While wheelchair-bound Harman Singh Sidhu led a campaign to get sale of liquor banned on all state and national highways, and Deepak Sharma, a lecturer in Punjab's Ferozepur district, runs a foundation that conducts an awareness programme against underage driving.
Common among the three are personal loses in tragedies that turned them into road safety crusaders, PTI reported.
"I lost my friend and roommate four years ago in a road accident. The bitter truth is he could have been saved if he was wearing a helmet," Kumar told PTI.
"I did not realise the importance of a helmet until then and I am sure many others don't realise it until they lose their loved ones in a similar way. I then resolved that if I can save lives by warning them against not wearing a helmet, that will be a lesson learnt for me," he said.
Since the tragedy, Kumar has distributed over 50,000 helmets and is popularly known as the "Helmet Man of India".
"I first sold some jewellery, which I had at home, to procure helmets, but that was not enough. Then I decided to sell my ancestral land," he said while speaking about the difficulties in the way to spread awareness on use of helmets.
It has been five years since Sharma lost his 16-year-old son Mayank in a motorcycle accident, but still repents saying, "I should have stopped him".
The accident, he said, turned him into a road safety activist who warns parents against underage driving.
"I should have stopped him and this will remain with me forever. I run awareness campaigns for parents so one day they do not have to regret that they should have stopped their children or sensitised them against not driving until the legal age," Sharma said.
In Indore, Ranjeet Singh, a traffic policeman has been using late pop icon Michael Jackson's 'moonwalk' to control traffic in the Madhya Pradesh city for nearly 17 years, and it all started with a road accident.
"I got a message that there was an accident and when I reached the spot and tried to control the crowd, I saw my friend lying in a pool of blood.
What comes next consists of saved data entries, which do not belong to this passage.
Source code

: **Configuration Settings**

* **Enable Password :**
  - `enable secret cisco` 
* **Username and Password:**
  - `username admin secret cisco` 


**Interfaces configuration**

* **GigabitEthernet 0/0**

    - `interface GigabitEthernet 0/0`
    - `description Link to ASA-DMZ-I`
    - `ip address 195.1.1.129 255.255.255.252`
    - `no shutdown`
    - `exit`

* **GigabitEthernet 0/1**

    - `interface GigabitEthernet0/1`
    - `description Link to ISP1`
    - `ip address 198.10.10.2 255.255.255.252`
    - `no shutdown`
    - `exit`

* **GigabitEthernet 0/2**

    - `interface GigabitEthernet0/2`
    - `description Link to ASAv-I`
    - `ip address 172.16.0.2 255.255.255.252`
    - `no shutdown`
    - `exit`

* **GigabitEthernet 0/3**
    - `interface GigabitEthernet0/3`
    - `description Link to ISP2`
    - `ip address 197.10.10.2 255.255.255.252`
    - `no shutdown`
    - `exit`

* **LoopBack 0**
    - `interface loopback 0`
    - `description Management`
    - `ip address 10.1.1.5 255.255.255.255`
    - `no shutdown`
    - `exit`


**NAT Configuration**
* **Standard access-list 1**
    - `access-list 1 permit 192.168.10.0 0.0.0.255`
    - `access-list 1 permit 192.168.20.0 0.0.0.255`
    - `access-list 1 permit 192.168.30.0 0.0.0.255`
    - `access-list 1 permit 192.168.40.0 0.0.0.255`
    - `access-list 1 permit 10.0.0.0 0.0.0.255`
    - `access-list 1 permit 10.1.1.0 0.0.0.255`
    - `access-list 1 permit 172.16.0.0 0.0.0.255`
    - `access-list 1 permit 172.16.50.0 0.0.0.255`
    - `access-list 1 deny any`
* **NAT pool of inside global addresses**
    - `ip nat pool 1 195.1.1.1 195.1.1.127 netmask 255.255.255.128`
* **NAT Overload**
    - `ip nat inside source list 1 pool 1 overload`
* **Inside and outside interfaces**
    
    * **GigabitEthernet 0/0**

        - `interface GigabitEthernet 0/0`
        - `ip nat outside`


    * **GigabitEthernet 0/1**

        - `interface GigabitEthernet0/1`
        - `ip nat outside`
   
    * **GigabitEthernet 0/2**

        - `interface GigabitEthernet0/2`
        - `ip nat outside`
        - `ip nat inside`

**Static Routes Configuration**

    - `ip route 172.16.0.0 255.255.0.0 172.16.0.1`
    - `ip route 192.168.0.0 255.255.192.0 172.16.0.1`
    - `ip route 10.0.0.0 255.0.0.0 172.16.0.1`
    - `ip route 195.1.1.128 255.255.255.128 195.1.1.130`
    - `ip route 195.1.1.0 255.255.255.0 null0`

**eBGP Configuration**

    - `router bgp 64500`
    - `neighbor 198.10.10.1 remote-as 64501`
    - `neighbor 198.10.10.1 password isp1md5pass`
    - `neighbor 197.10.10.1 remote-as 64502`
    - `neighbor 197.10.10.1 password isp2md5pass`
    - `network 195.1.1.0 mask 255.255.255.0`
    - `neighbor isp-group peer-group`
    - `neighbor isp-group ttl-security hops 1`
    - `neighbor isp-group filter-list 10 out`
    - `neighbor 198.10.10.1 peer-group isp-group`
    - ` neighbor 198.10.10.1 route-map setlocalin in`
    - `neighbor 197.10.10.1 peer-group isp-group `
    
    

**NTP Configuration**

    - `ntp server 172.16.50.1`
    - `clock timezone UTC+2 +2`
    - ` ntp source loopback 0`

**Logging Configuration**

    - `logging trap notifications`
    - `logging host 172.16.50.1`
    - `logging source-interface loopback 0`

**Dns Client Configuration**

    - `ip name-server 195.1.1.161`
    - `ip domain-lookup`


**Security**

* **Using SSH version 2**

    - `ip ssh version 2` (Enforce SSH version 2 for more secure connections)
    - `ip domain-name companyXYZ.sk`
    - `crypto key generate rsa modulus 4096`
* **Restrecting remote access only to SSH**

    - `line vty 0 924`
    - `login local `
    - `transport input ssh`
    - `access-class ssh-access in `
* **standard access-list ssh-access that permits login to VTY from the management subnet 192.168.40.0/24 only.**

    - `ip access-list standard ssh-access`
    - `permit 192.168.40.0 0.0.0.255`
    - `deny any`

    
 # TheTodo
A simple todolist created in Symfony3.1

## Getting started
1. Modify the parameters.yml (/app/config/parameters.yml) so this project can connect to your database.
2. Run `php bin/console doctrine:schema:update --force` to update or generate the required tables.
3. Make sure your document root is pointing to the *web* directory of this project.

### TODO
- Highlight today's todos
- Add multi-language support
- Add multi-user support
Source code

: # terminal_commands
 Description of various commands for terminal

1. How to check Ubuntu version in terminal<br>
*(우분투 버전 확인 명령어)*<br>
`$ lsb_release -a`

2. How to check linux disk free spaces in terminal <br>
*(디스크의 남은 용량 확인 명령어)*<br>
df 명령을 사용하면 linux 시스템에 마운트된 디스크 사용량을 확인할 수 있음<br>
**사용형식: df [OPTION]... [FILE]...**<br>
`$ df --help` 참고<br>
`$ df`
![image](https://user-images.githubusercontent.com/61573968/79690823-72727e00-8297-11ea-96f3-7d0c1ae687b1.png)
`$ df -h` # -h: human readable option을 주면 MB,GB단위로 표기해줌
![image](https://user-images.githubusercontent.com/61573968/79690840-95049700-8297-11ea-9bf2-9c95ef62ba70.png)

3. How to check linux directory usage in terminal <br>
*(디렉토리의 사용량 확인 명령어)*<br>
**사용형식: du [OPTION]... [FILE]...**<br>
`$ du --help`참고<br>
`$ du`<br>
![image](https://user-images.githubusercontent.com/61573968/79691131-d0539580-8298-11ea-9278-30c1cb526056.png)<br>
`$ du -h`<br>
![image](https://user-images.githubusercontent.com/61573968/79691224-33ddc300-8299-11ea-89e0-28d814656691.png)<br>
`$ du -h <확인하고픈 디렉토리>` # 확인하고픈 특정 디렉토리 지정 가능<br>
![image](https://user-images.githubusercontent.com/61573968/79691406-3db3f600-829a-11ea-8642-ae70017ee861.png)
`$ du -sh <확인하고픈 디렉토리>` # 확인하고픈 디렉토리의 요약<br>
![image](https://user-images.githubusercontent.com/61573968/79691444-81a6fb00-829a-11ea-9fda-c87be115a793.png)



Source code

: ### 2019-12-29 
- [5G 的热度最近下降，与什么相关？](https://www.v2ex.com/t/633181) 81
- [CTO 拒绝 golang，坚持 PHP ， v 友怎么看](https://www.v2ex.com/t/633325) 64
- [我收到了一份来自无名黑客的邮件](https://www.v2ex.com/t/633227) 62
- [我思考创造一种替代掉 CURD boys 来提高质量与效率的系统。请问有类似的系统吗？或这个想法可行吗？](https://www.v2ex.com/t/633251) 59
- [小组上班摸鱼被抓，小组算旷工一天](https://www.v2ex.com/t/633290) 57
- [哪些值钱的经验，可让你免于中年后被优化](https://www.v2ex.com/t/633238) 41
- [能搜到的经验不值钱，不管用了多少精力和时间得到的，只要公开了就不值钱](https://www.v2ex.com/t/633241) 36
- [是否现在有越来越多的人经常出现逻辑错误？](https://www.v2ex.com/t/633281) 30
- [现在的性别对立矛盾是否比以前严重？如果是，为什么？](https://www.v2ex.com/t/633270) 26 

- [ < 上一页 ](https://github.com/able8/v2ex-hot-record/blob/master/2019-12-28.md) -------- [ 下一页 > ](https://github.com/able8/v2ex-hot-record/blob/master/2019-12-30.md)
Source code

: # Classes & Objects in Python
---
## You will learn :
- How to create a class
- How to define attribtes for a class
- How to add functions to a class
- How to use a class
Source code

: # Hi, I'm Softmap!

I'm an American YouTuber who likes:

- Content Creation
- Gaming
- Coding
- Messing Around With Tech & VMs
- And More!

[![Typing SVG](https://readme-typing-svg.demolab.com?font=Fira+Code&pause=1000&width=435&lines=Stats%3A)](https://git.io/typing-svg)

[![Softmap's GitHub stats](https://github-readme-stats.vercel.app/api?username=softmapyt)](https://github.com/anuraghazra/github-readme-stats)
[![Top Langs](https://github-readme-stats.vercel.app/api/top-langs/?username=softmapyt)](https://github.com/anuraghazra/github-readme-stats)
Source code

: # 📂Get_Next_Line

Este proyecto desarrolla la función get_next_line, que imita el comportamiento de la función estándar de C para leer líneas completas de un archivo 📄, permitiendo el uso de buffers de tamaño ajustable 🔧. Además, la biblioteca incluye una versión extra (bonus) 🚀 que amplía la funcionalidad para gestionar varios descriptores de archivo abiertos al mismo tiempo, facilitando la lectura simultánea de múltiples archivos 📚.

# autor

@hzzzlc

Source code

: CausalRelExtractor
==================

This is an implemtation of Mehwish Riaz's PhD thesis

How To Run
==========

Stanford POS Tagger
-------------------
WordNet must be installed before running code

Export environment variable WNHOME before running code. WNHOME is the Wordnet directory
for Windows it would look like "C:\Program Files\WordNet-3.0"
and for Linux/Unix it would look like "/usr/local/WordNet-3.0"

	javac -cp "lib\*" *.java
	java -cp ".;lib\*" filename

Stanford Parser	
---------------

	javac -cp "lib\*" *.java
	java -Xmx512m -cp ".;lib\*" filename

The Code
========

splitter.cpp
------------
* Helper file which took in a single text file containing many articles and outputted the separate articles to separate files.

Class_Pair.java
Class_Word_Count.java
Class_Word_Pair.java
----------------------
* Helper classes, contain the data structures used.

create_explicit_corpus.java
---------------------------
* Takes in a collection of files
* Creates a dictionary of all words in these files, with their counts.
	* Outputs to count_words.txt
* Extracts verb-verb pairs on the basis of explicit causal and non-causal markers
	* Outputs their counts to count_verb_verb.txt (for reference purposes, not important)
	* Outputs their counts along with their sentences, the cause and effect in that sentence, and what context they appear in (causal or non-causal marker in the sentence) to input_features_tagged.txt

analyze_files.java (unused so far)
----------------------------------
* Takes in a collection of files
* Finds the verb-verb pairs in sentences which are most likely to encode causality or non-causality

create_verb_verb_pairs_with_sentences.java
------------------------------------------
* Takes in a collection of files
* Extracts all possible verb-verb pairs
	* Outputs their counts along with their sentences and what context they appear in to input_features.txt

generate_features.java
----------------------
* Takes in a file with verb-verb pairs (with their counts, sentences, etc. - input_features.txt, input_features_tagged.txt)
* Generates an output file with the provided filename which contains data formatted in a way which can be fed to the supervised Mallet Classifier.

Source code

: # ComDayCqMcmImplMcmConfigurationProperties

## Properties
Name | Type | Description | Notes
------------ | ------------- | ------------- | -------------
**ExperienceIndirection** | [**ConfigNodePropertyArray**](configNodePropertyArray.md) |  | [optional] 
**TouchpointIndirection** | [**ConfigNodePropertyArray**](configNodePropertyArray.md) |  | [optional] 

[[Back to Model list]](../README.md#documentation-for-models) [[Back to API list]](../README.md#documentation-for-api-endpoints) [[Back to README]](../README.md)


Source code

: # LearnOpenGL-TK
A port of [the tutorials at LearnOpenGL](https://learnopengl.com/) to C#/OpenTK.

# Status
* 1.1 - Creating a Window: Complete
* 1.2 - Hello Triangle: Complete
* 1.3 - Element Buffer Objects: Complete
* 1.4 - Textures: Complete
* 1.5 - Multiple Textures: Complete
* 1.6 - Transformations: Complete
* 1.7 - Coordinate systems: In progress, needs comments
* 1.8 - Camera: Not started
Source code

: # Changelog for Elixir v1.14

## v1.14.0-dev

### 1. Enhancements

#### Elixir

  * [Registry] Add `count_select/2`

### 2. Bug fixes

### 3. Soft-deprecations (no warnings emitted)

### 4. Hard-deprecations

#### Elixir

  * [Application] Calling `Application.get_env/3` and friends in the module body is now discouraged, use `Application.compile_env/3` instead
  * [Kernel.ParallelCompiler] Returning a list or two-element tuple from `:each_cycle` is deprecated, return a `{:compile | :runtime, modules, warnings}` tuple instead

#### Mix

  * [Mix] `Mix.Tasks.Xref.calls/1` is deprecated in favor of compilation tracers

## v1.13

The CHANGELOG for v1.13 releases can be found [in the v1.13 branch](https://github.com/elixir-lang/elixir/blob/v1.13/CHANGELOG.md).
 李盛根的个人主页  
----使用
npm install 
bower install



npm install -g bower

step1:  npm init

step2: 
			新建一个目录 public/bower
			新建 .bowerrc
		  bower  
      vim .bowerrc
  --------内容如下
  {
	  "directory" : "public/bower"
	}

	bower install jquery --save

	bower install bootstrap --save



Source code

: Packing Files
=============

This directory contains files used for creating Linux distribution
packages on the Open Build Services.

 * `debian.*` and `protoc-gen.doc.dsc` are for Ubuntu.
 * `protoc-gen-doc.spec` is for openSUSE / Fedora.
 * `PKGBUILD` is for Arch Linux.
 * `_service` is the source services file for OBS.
I decided then that I have to do something unique to engage people in road safety lessons and encourage them to follow rules," he said, adding that it was then he decided on the 'moonwalk'.
Many people do not respect the traffic light and have an impulse to jump it if there are no police personnel watching, but once they see me performing, they stop and traffic is managed smoothly, Singh said.
"The technique also helps whenever I'm deputed at places where we need to do crowd management," he said, adding that he has received recognition not only from his department but also multiple awards for the initiative.
Mr Sidhu it was a 1996 road accident that came as a turning point.
Mr Sidhu took up the cause of road safety and filed a Public Interest Litigation (PIL) in the Punjab and
Haryana High Court appealing all liquor vends on national and state highways be closed down as they are a major cause of drunk driving resulting in fatal accidents.
Finally, after years of campaigning for no liquor shops on highways, his efforts got a boost when in December, 2016 the Supreme Court ordered a ban on liquor shops along the highways.